» EXTRACTED ENTRIES:
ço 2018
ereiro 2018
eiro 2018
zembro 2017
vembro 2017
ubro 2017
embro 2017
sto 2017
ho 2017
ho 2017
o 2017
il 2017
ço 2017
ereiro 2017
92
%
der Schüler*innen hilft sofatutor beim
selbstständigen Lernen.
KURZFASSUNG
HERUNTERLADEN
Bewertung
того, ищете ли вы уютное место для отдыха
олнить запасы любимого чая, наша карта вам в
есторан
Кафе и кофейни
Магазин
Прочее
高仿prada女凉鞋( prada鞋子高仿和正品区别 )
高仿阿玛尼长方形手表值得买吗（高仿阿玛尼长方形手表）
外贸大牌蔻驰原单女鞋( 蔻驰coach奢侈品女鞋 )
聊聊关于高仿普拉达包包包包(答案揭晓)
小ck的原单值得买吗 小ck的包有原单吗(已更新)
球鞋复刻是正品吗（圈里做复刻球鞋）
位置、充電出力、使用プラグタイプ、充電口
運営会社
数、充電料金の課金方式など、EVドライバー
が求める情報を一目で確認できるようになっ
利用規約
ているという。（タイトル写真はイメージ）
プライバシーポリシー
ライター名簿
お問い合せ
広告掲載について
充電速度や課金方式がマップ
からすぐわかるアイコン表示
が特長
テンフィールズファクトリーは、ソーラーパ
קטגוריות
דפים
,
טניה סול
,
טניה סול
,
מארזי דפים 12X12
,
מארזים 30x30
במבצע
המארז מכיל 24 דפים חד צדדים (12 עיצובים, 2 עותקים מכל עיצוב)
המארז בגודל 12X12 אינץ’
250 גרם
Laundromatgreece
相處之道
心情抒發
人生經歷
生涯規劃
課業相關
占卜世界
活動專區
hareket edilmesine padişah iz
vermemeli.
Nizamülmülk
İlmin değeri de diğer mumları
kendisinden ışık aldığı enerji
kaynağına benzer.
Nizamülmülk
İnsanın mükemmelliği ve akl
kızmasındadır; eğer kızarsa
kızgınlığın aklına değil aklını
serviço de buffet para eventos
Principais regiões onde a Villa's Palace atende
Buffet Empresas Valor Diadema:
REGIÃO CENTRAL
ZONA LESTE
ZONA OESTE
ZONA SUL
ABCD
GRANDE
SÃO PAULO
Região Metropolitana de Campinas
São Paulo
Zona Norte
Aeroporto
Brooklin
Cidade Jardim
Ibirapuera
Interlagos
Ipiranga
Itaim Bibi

» WORK ITEM:
Print each entry above exactly as given.

» EXERCISE OUTPUT:
ço 2018
ereiro 2018
eiro 2018
zembro 2017
vembro 2017
ubro 2017
embro 2017
sto 2017
ho 2017
ho 2017
o 2017
il 2017
ço 2017
ereiro 2017
92
%
der Schüler*innen hilft sofatutor beim
selbstständigen Lernen.
KURZFASSUNG
HERUNTERLADEN
Bewertung
того, ищете ли вы уютное место для отдыха
олнить запасы любимого чая, наша карта вам в
есторан
Кафе и кофейни
Магазин
Прочее
高仿prada女凉鞋( prada鞋子高仿和正品区别 )
高仿阿玛尼长方形手表值得买吗（高仿阿玛尼长方形手表）
外贸大牌蔻驰原单女鞋( 蔻驰coach奢侈品女鞋 )
聊聊关于高仿普拉达包包包包(答案揭晓)
小ck的原单值得买吗 小ck的包有原单吗(已更新)
球鞋复刻是正品吗（圈里做复刻球鞋）
位置、充電出力、使用プラグタイプ、充電口
運営会社
数、充電料金の課金方式など、EVドライバー
が求める情報を一目で確認できるようになっ
利用規約
ているという。（タイトル写真はイメージ）
プライバシーポリシー
ライター名簿
お問い合せ
広告掲載について
充電速度や課金方式がマップ
からすぐわかるアイコン表示
が特長
テンフィールズファクトリーは、ソーラーパ
קטגוריות
דפים
,
טניה סול
,
טניה סול
,
מארזי דפים 12X12
,
מארזים 30x30
במבצע
המארז מכיל 24 דפים חד צדדים (12 עיצובים, 2 עותקים מכל עיצוב)
המארז בגודל 12X12 אינץ’
250 גרם
Laundromatgreece
相處之道
心情抒發
人生經歷
生涯規劃
課業相關
占卜世界
活動專區
hareket edilmesine padişah iz
vermemeli.
Nizamülmülk
İlmin değeri de diğer mumları
kendisinden ışık aldığı enerji
kaynağına benzer.
Nizamülmülk
İnsanın mükemmelliği ve akl
kızmasındadır; eğer kızarsa
kızgınlığın aklına değil aklını
serviço de buffet para eventos
Principais regiões onde a Villa's Palace atende
Buffet Empresas Valor Diadema:
REGIÃO CENTRAL
ZONA LESTE
ZONA OESTE
ZONA SUL
ABCD
GRANDE
SÃO PAULO
Região Metropolitana de Campinas
São Paulo
Zona Norte
Aeroporto
Brooklin
Cidade Jardim
Ibirapuera
Interlagos
Ipiranga
Itaim Bibi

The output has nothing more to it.